Vue de la terre promise
de Georges Duhamel

critiqué par CC.RIDER, le 7 juillet 2012
( - 66 ans)


La note:  étoiles
Chronique douce-amère
Nous retrouvons la famille Pasquier en 1900. Laurent, le jeune narrateur, qui va avoir 20 ans, est étudiant en biologie à la Sorbonne. Les Pasquier touchent enfin l'héritage de la tante Mathilde. Toujours aussi mauvais gestionnaire, le père, devenu médecin (mais avec fort peu de patients) achète un terrain à Créteil. L'ennui c'est qu'il ne vaut rien et qu'il est totalement enclavé et sans accès de servitude. Pour ne rien arranger, il engrosse Paula Lescure, jeune domestique de la moitié de son âge. Les frères aînés vont bientôt se marier. Cécile, très touchée par la fin tragique de Valdemar, son mentor et pygmalion ténébreux, ainsi que Laurent, meurtri par le choix d'Hélène pour laquelle il nourrissait une sorte d'amitié amoureuse, vont eux aussi bientôt voler de leurs propres ailes.
Dans ce troisième tome, la Chronique se fait douce-amère. Laurent entre dans l'âge adulte qui est celui de toutes les libertés mais également celui de toutes les désillusions. L'inconséquence de son père lui pèse. L'avarice et l'amour effréné de l'argent développé par Joseph le navre au point qu'il en déchire en mille morceaux un billet de mille francs et le jette dans la Seine devant ses yeux effarés du jeune affairiste. L'ambiance familiale lui pèse de plus en plus. Il est donc temps pour lui de quitter le nid... Toujours très intéressante (c'est l'époque de l'affaire Dreyfus, la famille est partagée entre pro et anti-dreyfusards comme tout le monde devait l'être sans doute...) et toujours très finement racontée, cette saga familiale se laisse lire avec grand plaisir d'autant plus que l'on s'attache aux personnages, pour la plupart haut en couleurs et néanmoins fort proches de nous. A suivre.
Le bonheur c’est toujours pour demain. 10 étoiles

Dans ce troisième livre de la série Pasquier, le narrateur a 20 ans. Il a pris ses marques vis-à-vis de son père et la famille commence à se disloquer. Entre parenthèses, mon édition a rebaptisé, Dieu sait pourquoi ? La Chronique des Pasquier en Le Clan des Pasquier. C’est étrange parce que cette famille ne forme plus du tout un clan. Elle se dispute entre frères et sœurs et finirait plutôt à se diviser en clans rivaux.

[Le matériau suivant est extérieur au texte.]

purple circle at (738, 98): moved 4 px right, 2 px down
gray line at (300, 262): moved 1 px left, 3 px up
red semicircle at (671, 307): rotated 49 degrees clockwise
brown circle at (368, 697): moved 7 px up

Tout ça m’a fait penser que ce livre aurait parfaitement convenu pour une lecture en commun tellement le comportement des Pasquier se prête à la controverse. L’auteur, à l'époque, s’en est expliqué : « certains de mes lecteurs, disait-il, me demandent : « comment avez-vous pu inventer des personnages tellement extravagants ? Ils en deviennent, par moments, invraisemblables... ! » L’auteur leur a répondu qu’il s’était inspiré de sa famille et que « chez nous, disait-il, la réalité quotidienne a toujours dépassé – et de loin – la fiction romanesque ». Il avait raison : ses personnages sont extravagants mais vrais. On s’y attache, on tient pour l’un, on tient pour l’autre mais, aucun ne laisse indifférent. Personnellement, je me suis attaché à la jeune sœur pianiste virtuose et j’ai craqué pour elle quand je l’ai entendu dire : « je suis heureuse mais je suis triste ».

On a l’impression, avec ce livre, que Georges Duhamel a encore amélioré son écriture. Il a des envolées magnifiques pour raconter l’ambiance de Paris et des banlieues, pour décrire les paysages et le retour des saisons, ce sont des pages d’anthologie. De temps en temps une histoire cocasse vient égailler le récit : nous sommes au siècle du progrès et le père Pasquier fait les premiers essais de sa nouvelle automobile ; ça nous vaut quelques pages à la fois drôles et pathétiques qui restituent parfaitement l’ambiance du siècle. Et tout et à l’avenant…

Dans ce livre les dialogues sont plus nombreux qu’avant : ce sont la plupart du temps des discussions où les répliques se suivent à la manière d’une pièce de théâtre. On découvre de mieux en mieux l’ambiance chez les Pasquier et le caractère des membres de la famille s’affirme toujours plus.

La lecture de nos grands classiques est toujours un régal ! On en redemande et on se réjouit à l’idée qu’il reste encore sept livres à lire dans la série.